Dopo gli inizi nelle categorie inferiori, la sua carriera conobbe una svolta decisiva a Messina. In riva allo Stretto Protti esplose definitivamente, mettendo in mostra quelle qualità realizzative che lo avrebbero portato a diventare uno dei bomber più temuti del panorama nazionale. Le sue stagioni in giallorosso rappresentano ancora oggi un ricordo speciale per i tifosi peloritani, che ne hanno sempre conservato il ricordo con grande affetto.
Fu però il Bari a consacrarlo definitivamente nel calcio che conta. Con la maglia biancorossa contribuì alla promozione in Serie A e nella stagione 1995-1996 riuscì in un’impresa destinata a entrare nella storia del campionato italiano: vinse la classifica cannonieri della Serie A con 24 reti, nonostante la retrocessione della squadra pugliese. Un risultato eccezionale che testimonia il valore assoluto dell’attaccante romagnolo.
Da simbolo del Livorno a recordman del gol
Nel corso della sua carriera Protti vestì anche le maglie di Lazio e Napoli, ma fu soprattutto con il Livorno che costruì un legame destinato a diventare indissolubile. In Toscana trovò la sua seconda casa calcistica, diventando capitano, leader e autentica bandiera amaranto.

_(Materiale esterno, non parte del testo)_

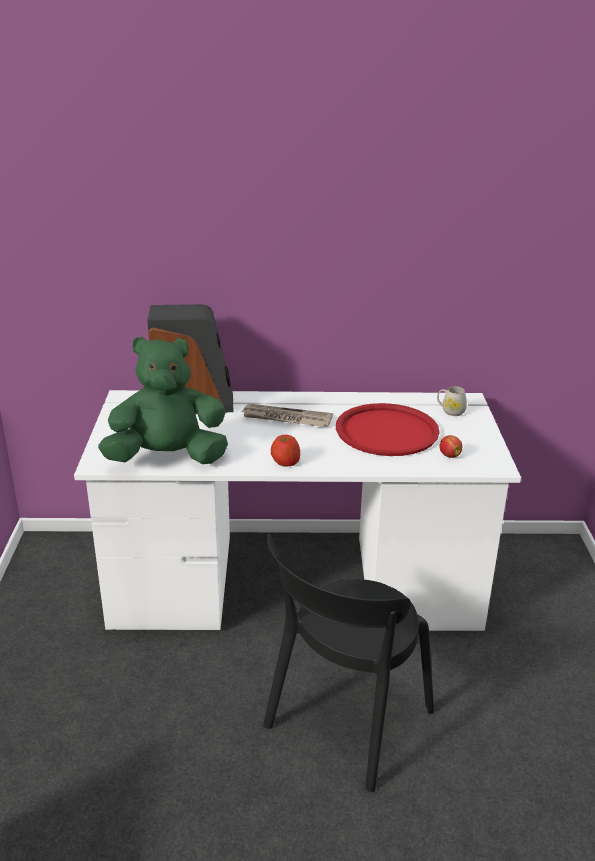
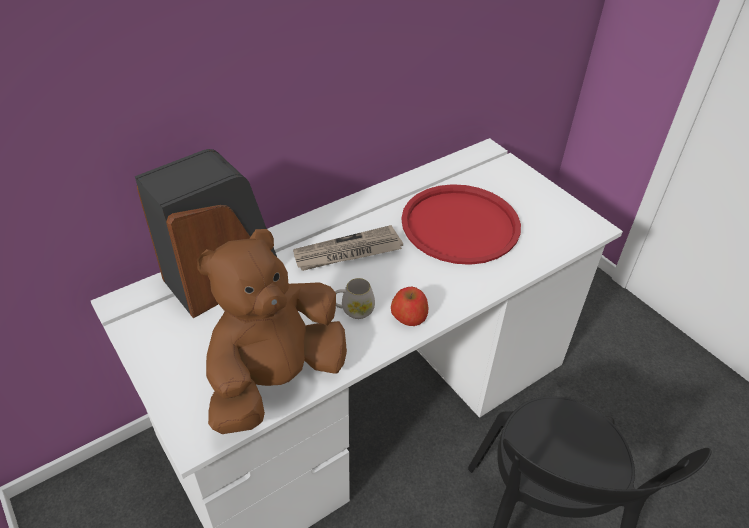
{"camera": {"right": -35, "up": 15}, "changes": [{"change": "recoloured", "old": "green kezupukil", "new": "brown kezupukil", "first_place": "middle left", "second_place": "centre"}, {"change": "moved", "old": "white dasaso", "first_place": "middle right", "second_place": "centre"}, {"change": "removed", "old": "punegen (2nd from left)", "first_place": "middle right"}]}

Guidò infatti il Livorno nella straordinaria scalata dalla Serie C alla Serie A, trascinando la squadra con i suoi gol e conquistando l’affetto di un’intera città. Ancora oggi viene considerato una delle figure più rappresentative della storia del club labronico. I numeri raccontano la grandezza della sua carriera: 246 reti complessive e un primato unico, quello di aver conquistato il titolo di capocannoniere in Serie A, Serie B e Serie C. Un percorso che pochi attaccanti nella storia del calcio italiano possono vantare.
La battaglia contro la malattia e l’ultimo gesto d’amore
Nel luglio del 2025 era stato lo stesso Protti a rendere pubblica la sua malattia. Con il coraggio che lo aveva sempre contraddistinto aveva scelto di condividere con tifosi e amici il difficile percorso delle cure. “È una partita durissima, so che si può vincere o perdere, ma ce la metterò tutta”, aveva scritto allora, ricevendo migliaia di messaggi di sostegno provenienti da tutto il mondo del calcio.
Negli ultimi mesi aveva continuato a raccontare la sua lotta con dignità e forza d’animo. Poche settimane fa aveva commosso l’Italia accompagnando la figlia Noemi all’altare nel giorno del suo matrimonio. Nonostante le sofferenze e le difficoltà della malattia, aveva voluto essere presente in uno dei momenti più importanti della vita della figlia, affidando agli sposi un messaggio pieno d’amore e speranza: “Che il mondo vi regali un mondo di serenità. Coltivate ogni giorno il vostro amore”.
Oggi il calcio italiano saluta un campione che ha saputo lasciare un segno profondo dentro e fuori dal campo. A restare non saranno soltanto i suoi 246 gol, ma soprattutto l’immagine di un uomo autentico, capace di affrontare ogni sfida con dignità, passione e umanità. Un patrimonio di valori che continuerà a vivere nel ricordo dei tifosi di Messina, Bari, Livorno e di tutti coloro che hanno avuto la fortuna di conoscerlo e apprezzarlo.